Nel 1919 nasce quella che diventerà la squadra di calcio più titolata del Paese, ancora saldamente in mano ai francesi. Sono due amici al bar a prendere la storica decisione.

A Tunisi è un freddo pomeriggio di gennaio. Nel quartiere di Bab Souika, due amici siedono al solito caffé sorseggiando l’omonima droga bollente dentro bicchierini di vetro spesso. Anche la nuvola di fumo di sigarette è spessa eppure, come fosse una parete di vecchie ragnatele, viene fatta a pezzi dai due ragazzi a forza di parole. Uno si chiama Mohamed Zouaoui, 23 anni, sbarbato, capelli castani, fronte alta. Suo padre ha origini algerine della Cabilia e, come tutti i berberi, ha imparato a convivere con gli arabi già da diversi secoli. Ma i francesi non li ha mai sopportati. E infatti il figlio ha dovuto studiare prima nella scuola coranica e poi nella moschea di Al-Zaytuna finché un giorno ha detto basta e ha cominciato a mantenersi come calzolaio, mestiere imparato nel suq. Mohamed si veste soltanto all’occidentale, è diventato un buon centravanti e, per semplificarsi la vita, parla anche la lingua dei colonizzatori. Schiaccia con le dita il cadavere di una sigaretta senza filtro nel piattino opaco di stagno che funge da posacenere e guarda l’amico negli occhi: la decisione è presa.
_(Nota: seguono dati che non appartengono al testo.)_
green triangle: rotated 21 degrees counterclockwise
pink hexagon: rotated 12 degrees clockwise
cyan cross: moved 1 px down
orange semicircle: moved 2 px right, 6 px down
Non si torna indietro.

L’altro è Hedi Kallel, 19 anni appena fatti, gran difensore e tanta voglia di giocare in un grande club. E la decisione presa è proprio quella di fondare una squadra di calcio. È il 1919, ancora presto perché la Federazione di Parigi divida l’Algeria nelle tre leghe di Algeri, Orano e Costantina e perché lasci che Marocco e Tunisia possano dar vita ciascuna al proprio campionato. Tutti i tornei disputati finora sui campi di Tunisi non hanno mai avuto in palio altro se non il primato cittadino. Un primato conteso, ogni anno in maniera sempre più aspra, dalle solite squadre: il Racing, lo Sporting e lo Stade Gaulois del ricco Henri Smadja. Ultimamente c’è anche l’Union Sportive, frutto della fusione imposta dal governo tra lo Stade Tunisois, espressione della comunità ebraica, e lo Stade Africain, quella con più tifosi nella maggioranza araba. La minoranza italiana, invece, deve ancora organizzarsi.

«Le nostre maglie avranno colori della vittoria e, quando la Tunisia sarà finalmente indipendente, diventeremo il club più forte del Paese». Hedi ascolta in silenzio e Mohamed continua: «I francesi non ci rifiuteranno la registrazione, vedrai, anche a costo di nominare presidente Louis Montassier in persona», «Il segretario del governo?! Tu sei pazzo!» risponde Hedi con occhi brillanti e con il caffé arrivato al fondo. «Non sono pazzo. Un giorno gli stadi saranno di tutti. Così come saranno di tutti i cinema, i teatri, le scuole, le spiagge, le strade e le piazze. E il campionato sarà quello di una Tunisia nuova e diversa. Dimmi un po’, tu le vedi le donne qui dentro?». Kallel si guarda intorno e non risponde. È ora di andare a casa. Zouaoui lascia due monete sul tavolo, si alza, batte la mano sul cuore per ringraziare il padrone ed esce.

Anche Hedi si alza, saluta tutti e segue l’amico più grande. «Ma al nome della squadra ci hai pensato?». I due sono ormai all’esterno, circondati dal buio della sera. Mohamed accende un’altra sigaretta proteggendo con la mano il fiammifero dal maestrale: «Si chiamerà come questo posto». Hedi sorride un’altra volta mentre intorno a loro la città è illuminata alpunto giusto e mentre il vento continua a far dondolare l’insegna. L’insegna del Cafè de l’Esperance.